Les silhouettes festonnées des promontoires calcaires sculptant le paysage de Bonifacio le distinguent d'une Corse aux côtes et aux crêtes majoritairement granitiques. Creusées de grottes, de criques et d'anses de sable fin, couronnées de pins et de chênes, ces falaises soutiennent la vieille ville, en balcon sur des eaux dont la palette évolue du turquoise à l'outremer. Séparée de la Sardaigne par un détroit semé d'écueils, Bonifacio fut au Moyen Âge le théâtre de conquêtes pirates, sarrasines et mauresques. Fortifiée dès le XIIe siècle lors de l'occupation génoise, la citadelle devient une place militaire d'importance pour la France républicaine lorsque la Corse est placée sous son administration, à la fin du XVIIIe siècle. Depuis, le retour de la paix a transformé murailles, chemins de ronde et autres stigmates d'une occupation militaire millénaire en belvédères et promenades à l'adresse des touristes venus admirer la splendeur de la plus méridionale des villes de l'île.
En 2004, le rachat de la caserne Montlaur au ministère de la Défense par la collectivité territoriale de Corse (CTC) fait souffler un vent d'espoir quant au devenir de cette friche militaire de 4,6 hectares érigée par les Génois puis par les Français et où, dominant la haute ville, une dizaine de bâtiments - pour certains inscrits et classés - sont laissés à l'abandon depuis le départ de la légion étrangère. La CTC et la commune de Bonifacio confient en 2012 l'élaboration du plan directeur d'aménagement de l'ancienne caserne à un groupement mené par les urbanistes et économistes d'Urbalterre, qui préconisent la revalorisation de ce site autrefois interdit aux Bonifaciens par la création d'un parcours reliant les monuments historiques et les paysages qui le composent. En mars 2016, l'agence fondée deux ans plus tôt par Isabelle Buzzo et Jean-Philippe Spinelli remporte le concours pour la conception d'un bâtiment passif accueillant une crèche de 45 berceaux en site classé, qui constituera un projet pilote pour l'ensemble de l'opération visant le futur quartier Montlaur et subrogera la crèche locale, en mauvais état. Quatre ans de chantier, imputables notamment à une nature de sol complexe, seront nécessaires avant de voir éclore le bâtiment. Livré en 2023, le nouvel équipement est une apparition surgie de la falaise. Parée d'une façade captivante dont la teinte claire est due à la mise en œuvre expérimentale d'un béton de chaux damé, la crèche Montlaur, en témoignant d'une insertion paysagère saisissante, rend hommage à la Corse et à ses ressources naturelles.

### RELEVÉS

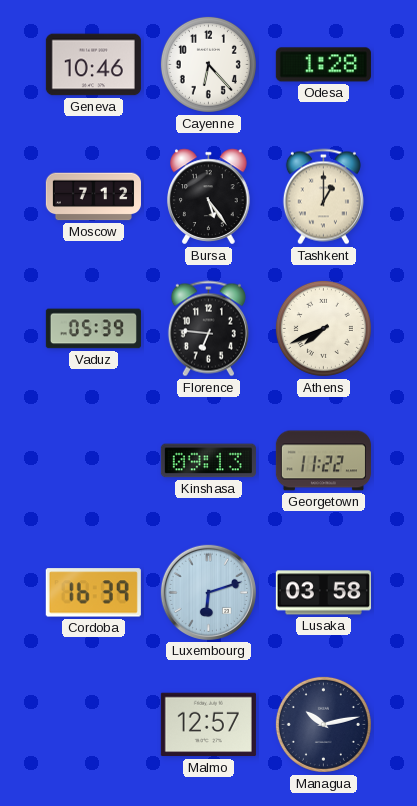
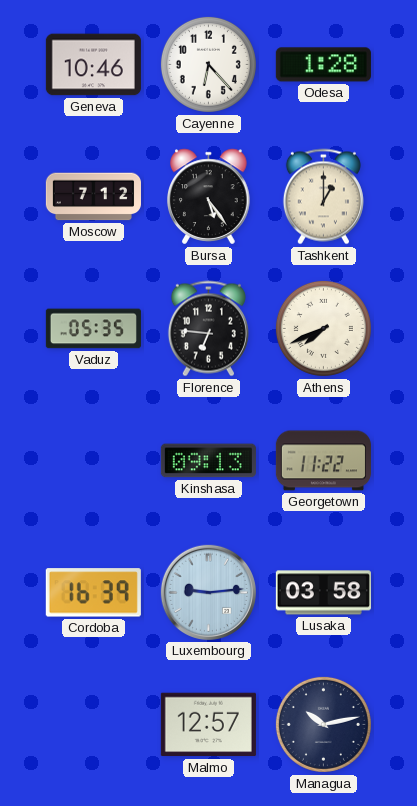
Vaduz: 05:39 -> 05:35
Luxembourg: 6:12 -> 9:14
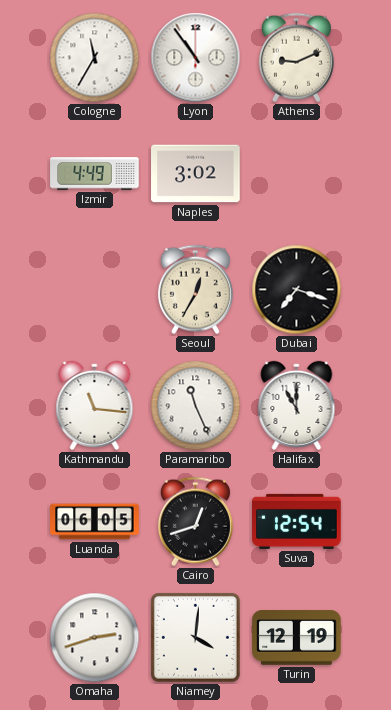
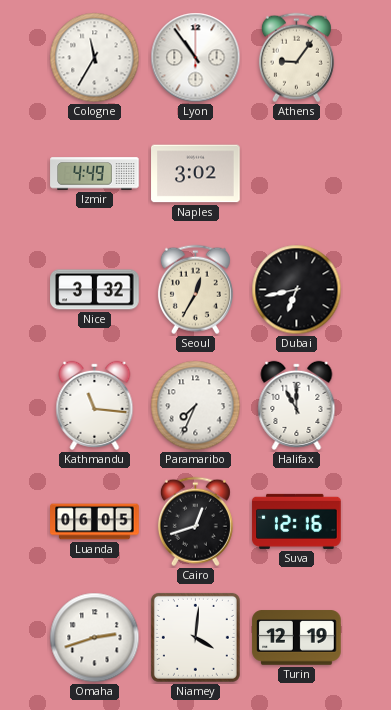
Athens: 9:11 -> 9:06
Nice: none -> 3:32
Dubai: 7:18 -> 6:43
Paramaribo: 11:26 -> 7:34
Suva: 12:54 -> 12:16
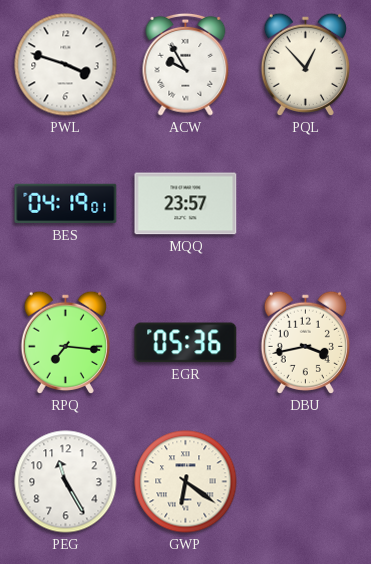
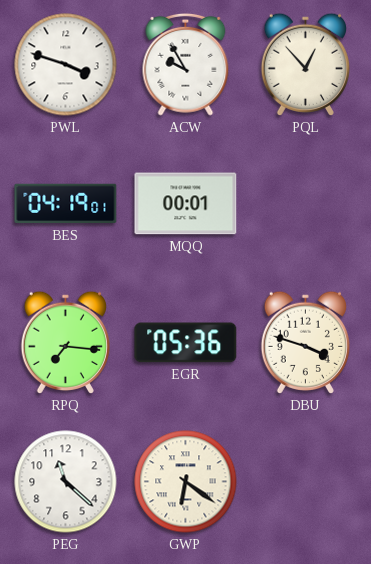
MQQ: 23:57 -> 00:01
DBU: 3:43 -> 3:48
PEG: 11:25 -> 11:22
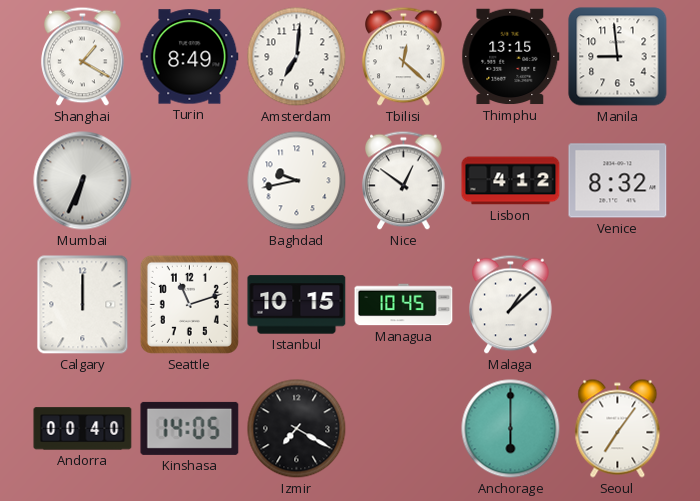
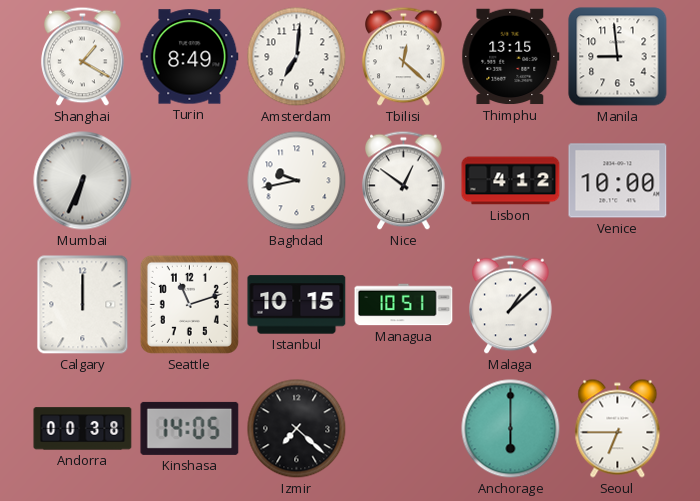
Venice: 8:32 -> 10:00
Managua: 10:45 -> 10:51
Andorra: 00:40 -> 00:38
Izmir: 7:20 -> 7:22
Seoul: 7:06 -> 6:45
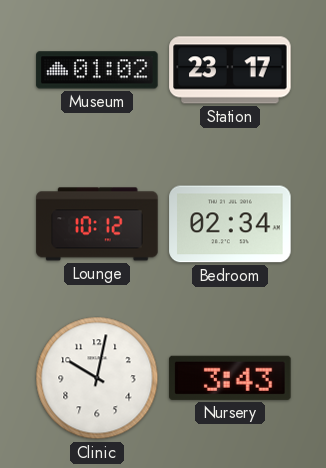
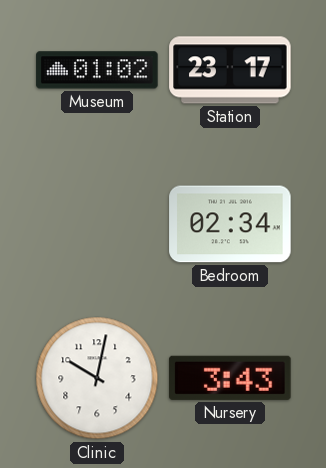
Lounge: 10:12 -> none
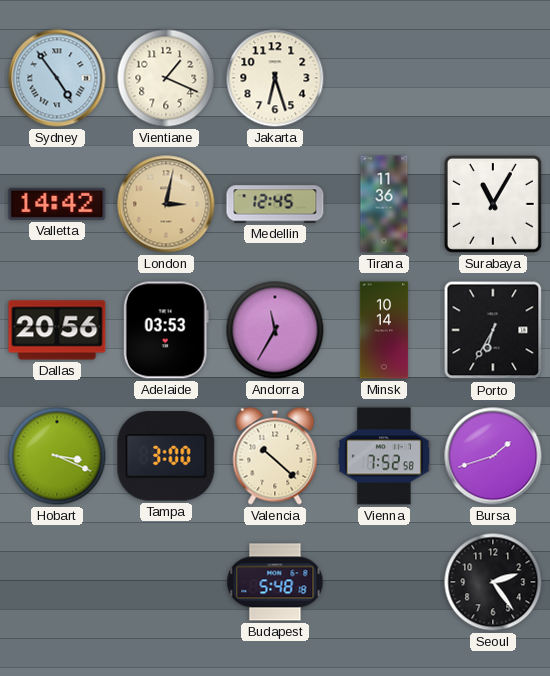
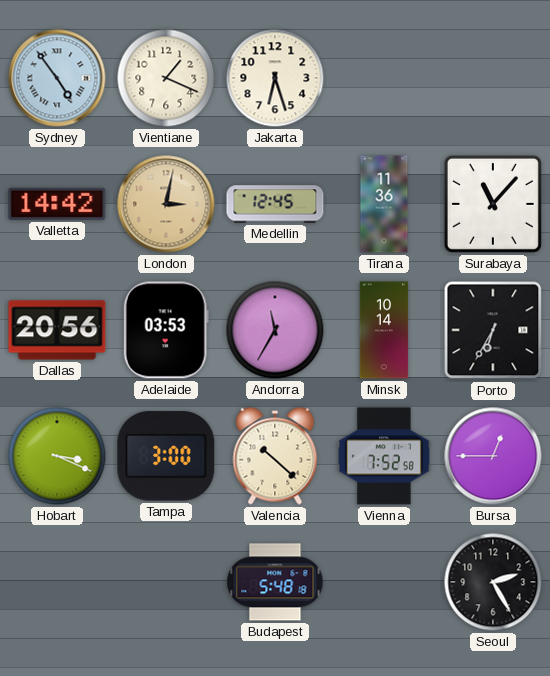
Surabaya: 11:05 -> 11:07
Bursa: 1:42 -> 12:45
Seoul: 2:24 -> 2:25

### À FAIRE
- 1) D'après l'extrait, en quelle année la crèche Montlaur a-t-elle été livrée ?
- 2) Mettez à jour toutes les lignes des relevés en remplaçant « Seoul » par « Séoul », sans rien modifier d'autre. N'incluez pas les images dans la réponse.

### RÉPONSES
- 1) En 2023.

- 2)
Vaduz: 05:39 -> 05:35
Luxembourg: 6:12 -> 9:14
Athens: 9:11 -> 9:06
Nice: none -> 3:32
Dubai: 7:18 -> 6:43
Paramaribo: 11:26 -> 7:34
Suva: 12:54 -> 12:16
MQQ: 23:57 -> 00:01
DBU: 3:43 -> 3:48
PEG: 11:25 -> 11:22
Venice: 8:32 -> 10:00
Managua: 10:45 -> 10:51
Andorra: 00:40 -> 00:38
Izmir: 7:20 -> 7:22
Séoul: 7:06 -> 6:45
Lounge: 10:12 -> none
Surabaya: 11:05 -> 11:07
Bursa: 1:42 -> 12:45
Séoul: 2:24 -> 2:25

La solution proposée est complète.